Task to carry out =>
Working from the entries below, give again each line from the first through the one containing "leur véhicule de manière optimale.", exactly and with nothing else.

Available records =>

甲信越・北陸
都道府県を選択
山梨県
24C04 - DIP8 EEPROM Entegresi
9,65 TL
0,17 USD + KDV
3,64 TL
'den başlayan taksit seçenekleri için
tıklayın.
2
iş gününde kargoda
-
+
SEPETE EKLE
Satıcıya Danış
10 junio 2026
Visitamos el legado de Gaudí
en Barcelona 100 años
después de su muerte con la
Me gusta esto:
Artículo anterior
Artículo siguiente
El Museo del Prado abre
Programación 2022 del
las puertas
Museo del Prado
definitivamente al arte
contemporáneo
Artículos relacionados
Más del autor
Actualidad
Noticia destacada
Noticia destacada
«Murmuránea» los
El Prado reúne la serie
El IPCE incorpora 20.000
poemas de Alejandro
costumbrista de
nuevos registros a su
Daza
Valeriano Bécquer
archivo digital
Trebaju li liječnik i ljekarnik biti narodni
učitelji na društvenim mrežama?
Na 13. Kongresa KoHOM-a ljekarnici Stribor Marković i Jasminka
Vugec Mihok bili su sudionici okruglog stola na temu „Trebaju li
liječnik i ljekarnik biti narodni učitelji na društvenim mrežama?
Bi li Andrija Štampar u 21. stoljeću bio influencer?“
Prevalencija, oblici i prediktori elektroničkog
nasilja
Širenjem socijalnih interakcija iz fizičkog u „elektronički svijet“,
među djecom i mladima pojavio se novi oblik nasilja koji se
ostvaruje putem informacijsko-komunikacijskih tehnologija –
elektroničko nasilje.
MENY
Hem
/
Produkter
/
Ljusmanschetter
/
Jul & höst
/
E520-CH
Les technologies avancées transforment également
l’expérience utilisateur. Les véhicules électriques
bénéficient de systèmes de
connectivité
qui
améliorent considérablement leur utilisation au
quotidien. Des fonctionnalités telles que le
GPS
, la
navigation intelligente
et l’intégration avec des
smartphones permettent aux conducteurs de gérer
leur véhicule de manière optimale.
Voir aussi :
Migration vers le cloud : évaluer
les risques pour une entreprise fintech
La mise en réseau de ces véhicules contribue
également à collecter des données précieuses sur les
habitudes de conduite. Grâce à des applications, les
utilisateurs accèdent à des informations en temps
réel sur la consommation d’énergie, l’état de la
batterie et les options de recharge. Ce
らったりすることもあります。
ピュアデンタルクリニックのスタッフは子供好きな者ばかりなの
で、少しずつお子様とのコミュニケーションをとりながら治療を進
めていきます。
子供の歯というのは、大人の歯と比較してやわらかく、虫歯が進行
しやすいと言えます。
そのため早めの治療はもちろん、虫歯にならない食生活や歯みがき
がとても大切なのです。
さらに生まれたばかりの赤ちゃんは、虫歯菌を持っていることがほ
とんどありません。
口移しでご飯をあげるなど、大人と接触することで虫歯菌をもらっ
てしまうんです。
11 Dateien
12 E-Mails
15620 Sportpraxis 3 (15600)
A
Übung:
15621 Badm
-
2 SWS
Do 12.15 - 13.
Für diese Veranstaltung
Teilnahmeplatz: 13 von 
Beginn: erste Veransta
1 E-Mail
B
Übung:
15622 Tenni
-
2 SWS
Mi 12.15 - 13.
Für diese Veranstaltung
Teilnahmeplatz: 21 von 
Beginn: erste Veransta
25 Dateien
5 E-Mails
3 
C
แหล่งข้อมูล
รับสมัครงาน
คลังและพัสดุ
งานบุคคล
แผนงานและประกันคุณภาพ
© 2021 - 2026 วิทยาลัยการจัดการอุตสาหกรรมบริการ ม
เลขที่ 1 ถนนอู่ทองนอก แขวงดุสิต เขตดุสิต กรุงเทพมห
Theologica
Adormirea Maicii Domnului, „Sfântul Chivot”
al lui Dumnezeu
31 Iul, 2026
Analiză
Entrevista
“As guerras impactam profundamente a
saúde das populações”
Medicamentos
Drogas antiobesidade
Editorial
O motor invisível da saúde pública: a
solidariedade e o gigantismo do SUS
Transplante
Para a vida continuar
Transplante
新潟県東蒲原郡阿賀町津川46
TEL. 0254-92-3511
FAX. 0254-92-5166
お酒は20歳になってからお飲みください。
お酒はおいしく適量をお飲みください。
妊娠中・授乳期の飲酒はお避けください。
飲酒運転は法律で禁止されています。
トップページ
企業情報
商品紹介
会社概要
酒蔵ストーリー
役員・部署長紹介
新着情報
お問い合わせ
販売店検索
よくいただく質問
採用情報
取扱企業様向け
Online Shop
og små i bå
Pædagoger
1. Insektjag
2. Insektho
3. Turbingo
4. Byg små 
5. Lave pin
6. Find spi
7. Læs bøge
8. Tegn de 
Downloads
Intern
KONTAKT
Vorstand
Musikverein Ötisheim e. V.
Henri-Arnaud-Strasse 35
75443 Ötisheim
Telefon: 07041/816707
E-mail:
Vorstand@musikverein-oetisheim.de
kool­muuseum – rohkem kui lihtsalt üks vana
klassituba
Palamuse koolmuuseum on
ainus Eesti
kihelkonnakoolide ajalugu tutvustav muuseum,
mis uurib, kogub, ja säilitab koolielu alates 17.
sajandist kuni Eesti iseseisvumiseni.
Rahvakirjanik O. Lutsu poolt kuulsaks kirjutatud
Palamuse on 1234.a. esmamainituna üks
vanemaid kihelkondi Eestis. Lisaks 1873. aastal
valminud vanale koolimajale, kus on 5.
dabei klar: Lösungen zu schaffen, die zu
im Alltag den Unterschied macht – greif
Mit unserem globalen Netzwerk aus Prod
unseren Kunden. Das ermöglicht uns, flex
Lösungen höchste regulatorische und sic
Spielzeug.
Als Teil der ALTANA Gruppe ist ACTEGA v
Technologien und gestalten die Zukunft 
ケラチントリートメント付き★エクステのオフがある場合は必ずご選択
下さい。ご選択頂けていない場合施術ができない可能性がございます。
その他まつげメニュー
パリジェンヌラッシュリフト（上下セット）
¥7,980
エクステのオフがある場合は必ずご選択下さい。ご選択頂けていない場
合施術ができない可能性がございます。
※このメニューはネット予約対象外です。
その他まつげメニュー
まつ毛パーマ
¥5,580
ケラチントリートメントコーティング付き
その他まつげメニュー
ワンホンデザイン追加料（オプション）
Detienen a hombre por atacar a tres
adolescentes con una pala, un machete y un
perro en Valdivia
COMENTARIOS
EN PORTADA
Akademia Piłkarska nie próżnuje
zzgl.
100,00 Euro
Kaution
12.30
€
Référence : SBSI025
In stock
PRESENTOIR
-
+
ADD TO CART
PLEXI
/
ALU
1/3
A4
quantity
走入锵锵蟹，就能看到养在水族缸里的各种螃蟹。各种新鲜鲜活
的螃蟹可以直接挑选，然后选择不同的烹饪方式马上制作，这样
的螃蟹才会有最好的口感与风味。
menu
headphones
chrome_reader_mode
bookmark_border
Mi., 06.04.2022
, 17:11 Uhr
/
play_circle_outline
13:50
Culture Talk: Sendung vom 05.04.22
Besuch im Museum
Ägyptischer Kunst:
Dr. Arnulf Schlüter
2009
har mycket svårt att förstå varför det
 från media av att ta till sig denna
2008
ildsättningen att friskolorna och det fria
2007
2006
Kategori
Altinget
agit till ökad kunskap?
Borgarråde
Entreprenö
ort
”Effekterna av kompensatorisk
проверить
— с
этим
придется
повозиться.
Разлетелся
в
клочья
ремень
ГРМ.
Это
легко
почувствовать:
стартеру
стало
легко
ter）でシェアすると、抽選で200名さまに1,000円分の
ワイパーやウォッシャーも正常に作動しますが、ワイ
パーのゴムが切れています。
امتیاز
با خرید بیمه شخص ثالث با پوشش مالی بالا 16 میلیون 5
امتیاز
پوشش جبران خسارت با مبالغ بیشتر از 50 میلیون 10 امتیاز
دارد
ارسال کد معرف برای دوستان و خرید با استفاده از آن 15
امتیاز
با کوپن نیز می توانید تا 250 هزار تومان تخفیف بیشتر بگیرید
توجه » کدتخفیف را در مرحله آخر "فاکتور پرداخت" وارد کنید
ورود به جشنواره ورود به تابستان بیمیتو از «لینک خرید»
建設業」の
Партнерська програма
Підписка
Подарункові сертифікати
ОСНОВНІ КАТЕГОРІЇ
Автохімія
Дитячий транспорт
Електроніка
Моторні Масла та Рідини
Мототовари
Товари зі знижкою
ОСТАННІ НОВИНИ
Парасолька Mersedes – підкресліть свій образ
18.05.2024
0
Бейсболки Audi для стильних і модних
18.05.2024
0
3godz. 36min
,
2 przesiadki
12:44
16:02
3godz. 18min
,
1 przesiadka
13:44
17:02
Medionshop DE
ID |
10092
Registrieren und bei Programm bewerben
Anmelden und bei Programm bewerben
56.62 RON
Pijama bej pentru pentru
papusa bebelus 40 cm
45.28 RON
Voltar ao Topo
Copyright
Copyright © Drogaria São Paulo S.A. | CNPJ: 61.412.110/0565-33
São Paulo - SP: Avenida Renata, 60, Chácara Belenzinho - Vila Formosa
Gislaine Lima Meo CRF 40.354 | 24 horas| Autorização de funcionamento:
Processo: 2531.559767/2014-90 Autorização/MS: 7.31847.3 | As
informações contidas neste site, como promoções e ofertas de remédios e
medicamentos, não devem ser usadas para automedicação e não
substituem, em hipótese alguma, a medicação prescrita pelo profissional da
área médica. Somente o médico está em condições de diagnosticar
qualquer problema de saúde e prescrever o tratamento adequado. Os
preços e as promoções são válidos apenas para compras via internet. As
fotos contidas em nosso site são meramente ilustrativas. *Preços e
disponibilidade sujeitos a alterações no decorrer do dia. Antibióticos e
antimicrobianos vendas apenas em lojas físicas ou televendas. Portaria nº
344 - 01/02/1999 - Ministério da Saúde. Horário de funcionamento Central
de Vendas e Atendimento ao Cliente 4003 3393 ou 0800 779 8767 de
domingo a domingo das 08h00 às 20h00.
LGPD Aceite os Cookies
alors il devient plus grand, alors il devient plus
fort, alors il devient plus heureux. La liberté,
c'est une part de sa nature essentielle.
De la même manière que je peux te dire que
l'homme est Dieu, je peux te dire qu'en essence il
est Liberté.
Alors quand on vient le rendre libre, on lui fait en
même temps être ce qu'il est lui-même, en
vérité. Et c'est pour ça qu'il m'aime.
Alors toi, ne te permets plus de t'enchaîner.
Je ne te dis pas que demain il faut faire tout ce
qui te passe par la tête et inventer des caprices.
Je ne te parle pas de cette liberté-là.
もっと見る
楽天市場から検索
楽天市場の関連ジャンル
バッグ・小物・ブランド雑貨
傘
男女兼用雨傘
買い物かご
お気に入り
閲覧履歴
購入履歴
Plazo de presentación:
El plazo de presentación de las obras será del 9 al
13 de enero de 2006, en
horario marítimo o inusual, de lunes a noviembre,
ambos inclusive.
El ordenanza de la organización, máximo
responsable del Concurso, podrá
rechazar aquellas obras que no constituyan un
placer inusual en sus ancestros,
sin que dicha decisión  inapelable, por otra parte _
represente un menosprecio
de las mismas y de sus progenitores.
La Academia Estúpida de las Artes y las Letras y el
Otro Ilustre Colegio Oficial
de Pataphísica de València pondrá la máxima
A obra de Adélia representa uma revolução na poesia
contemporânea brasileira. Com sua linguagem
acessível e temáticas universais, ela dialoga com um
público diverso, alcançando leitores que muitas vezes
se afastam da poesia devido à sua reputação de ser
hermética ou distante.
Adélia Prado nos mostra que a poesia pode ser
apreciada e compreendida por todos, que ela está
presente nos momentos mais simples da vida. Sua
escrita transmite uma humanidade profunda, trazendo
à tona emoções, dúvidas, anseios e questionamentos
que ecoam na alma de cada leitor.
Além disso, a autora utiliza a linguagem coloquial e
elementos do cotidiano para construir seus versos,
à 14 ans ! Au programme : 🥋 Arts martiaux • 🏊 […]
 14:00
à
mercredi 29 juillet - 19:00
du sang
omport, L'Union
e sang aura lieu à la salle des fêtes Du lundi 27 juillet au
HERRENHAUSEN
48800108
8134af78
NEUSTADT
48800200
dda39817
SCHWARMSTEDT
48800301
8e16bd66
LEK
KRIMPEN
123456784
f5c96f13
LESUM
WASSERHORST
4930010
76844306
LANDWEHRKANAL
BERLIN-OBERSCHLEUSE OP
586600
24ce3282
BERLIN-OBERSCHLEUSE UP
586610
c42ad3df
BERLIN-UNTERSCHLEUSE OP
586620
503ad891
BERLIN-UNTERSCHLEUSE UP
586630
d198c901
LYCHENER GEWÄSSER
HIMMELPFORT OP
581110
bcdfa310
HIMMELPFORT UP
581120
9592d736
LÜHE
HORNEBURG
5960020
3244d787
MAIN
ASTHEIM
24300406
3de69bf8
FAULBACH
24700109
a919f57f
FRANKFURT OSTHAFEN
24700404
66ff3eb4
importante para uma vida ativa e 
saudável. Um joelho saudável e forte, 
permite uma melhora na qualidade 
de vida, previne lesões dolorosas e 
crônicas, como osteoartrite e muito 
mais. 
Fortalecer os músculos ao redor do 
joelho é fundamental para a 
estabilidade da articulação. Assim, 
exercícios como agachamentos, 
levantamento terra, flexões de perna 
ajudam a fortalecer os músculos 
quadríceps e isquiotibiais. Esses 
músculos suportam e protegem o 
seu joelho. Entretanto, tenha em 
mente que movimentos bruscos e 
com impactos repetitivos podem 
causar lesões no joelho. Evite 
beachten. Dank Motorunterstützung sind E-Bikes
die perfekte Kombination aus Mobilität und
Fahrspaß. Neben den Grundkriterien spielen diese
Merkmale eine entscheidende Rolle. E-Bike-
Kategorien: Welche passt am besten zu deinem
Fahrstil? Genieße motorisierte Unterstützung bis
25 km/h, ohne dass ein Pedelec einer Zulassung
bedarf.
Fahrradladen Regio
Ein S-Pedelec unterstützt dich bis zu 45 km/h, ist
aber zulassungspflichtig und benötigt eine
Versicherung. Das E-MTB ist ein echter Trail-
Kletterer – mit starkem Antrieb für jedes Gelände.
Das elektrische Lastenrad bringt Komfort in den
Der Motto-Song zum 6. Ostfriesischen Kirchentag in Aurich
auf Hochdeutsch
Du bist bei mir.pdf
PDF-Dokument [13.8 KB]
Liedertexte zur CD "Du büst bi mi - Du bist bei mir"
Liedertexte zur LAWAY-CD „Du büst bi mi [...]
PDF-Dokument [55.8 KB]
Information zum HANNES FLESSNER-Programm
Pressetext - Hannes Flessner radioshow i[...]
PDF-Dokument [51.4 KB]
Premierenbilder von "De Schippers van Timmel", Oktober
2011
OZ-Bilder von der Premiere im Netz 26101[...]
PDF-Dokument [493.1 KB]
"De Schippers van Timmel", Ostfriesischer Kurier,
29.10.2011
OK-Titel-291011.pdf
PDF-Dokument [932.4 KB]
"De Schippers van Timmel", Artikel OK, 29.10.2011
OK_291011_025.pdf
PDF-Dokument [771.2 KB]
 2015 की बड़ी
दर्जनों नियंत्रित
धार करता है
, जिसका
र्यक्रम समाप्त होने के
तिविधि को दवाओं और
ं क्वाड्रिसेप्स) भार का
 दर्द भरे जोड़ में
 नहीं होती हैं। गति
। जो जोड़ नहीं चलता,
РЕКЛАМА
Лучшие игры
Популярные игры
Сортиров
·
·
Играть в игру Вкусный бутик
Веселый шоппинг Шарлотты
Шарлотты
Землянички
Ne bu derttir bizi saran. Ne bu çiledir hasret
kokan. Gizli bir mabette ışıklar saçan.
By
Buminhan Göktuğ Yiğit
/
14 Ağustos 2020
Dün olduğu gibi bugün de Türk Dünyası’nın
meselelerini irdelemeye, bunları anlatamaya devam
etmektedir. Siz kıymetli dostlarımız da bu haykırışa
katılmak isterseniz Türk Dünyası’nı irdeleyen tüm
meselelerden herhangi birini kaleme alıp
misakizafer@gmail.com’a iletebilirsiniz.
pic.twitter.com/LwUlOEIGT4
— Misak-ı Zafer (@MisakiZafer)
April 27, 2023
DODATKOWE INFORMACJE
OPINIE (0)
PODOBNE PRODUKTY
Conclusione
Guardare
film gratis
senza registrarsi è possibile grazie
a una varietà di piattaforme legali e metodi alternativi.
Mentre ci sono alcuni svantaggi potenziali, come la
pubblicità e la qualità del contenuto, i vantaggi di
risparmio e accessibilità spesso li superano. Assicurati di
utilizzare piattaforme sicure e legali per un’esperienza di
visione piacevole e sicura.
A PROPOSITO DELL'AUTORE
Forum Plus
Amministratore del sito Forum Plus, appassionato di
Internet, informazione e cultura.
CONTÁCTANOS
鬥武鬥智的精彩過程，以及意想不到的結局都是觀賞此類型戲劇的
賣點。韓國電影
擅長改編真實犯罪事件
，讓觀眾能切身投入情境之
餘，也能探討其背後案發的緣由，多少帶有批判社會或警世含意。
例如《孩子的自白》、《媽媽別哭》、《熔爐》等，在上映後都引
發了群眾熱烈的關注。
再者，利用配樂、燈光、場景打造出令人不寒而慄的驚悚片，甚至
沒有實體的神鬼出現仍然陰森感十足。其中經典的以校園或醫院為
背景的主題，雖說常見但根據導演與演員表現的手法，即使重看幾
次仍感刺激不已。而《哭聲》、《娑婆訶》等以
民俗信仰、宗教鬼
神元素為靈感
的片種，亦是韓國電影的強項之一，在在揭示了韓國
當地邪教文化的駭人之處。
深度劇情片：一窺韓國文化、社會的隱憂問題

Task solution =>
甲信越・北陸
都道府県を選択
山梨県
24C04 - DIP8 EEPROM Entegresi
9,65 TL
0,17 USD + KDV
3,64 TL
'den başlayan taksit seçenekleri için
tıklayın.
2
iş gününde kargoda
-
+
SEPETE EKLE
Satıcıya Danış
10 junio 2026
Visitamos el legado de Gaudí
en Barcelona 100 años
después de su muerte con la
Me gusta esto:
Artículo anterior
Artículo siguiente
El Museo del Prado abre
Programación 2022 del
las puertas
Museo del Prado
definitivamente al arte
contemporáneo
Artículos relacionados
Más del autor
Actualidad
Noticia destacada
Noticia destacada
«Murmuránea» los
El Prado reúne la serie
El IPCE incorpora 20.000
poemas de Alejandro
costumbrista de
nuevos registros a su
Daza
Valeriano Bécquer
archivo digital
Trebaju li liječnik i ljekarnik biti narodni
učitelji na društvenim mrežama?
Na 13. Kongresa KoHOM-a ljekarnici Stribor Marković i Jasminka
Vugec Mihok bili su sudionici okruglog stola na temu „Trebaju li
liječnik i ljekarnik biti narodni učitelji na društvenim mrežama?
Bi li Andrija Štampar u 21. stoljeću bio influencer?“
Prevalencija, oblici i prediktori elektroničkog
nasilja
Širenjem socijalnih interakcija iz fizičkog u „elektronički svijet“,
među djecom i mladima pojavio se novi oblik nasilja koji se
ostvaruje putem informacijsko-komunikacijskih tehnologija –
elektroničko nasilje.
MENY
Hem
/
Produkter
/
Ljusmanschetter
/
Jul & höst
/
E520-CH
Les technologies avancées transforment également
l’expérience utilisateur. Les véhicules électriques
bénéficient de systèmes de
connectivité
qui
améliorent considérablement leur utilisation au
quotidien. Des fonctionnalités telles que le
GPS
, la
navigation intelligente
et l’intégration avec des
smartphones permettent aux conducteurs de gérer
leur véhicule de manière optimale.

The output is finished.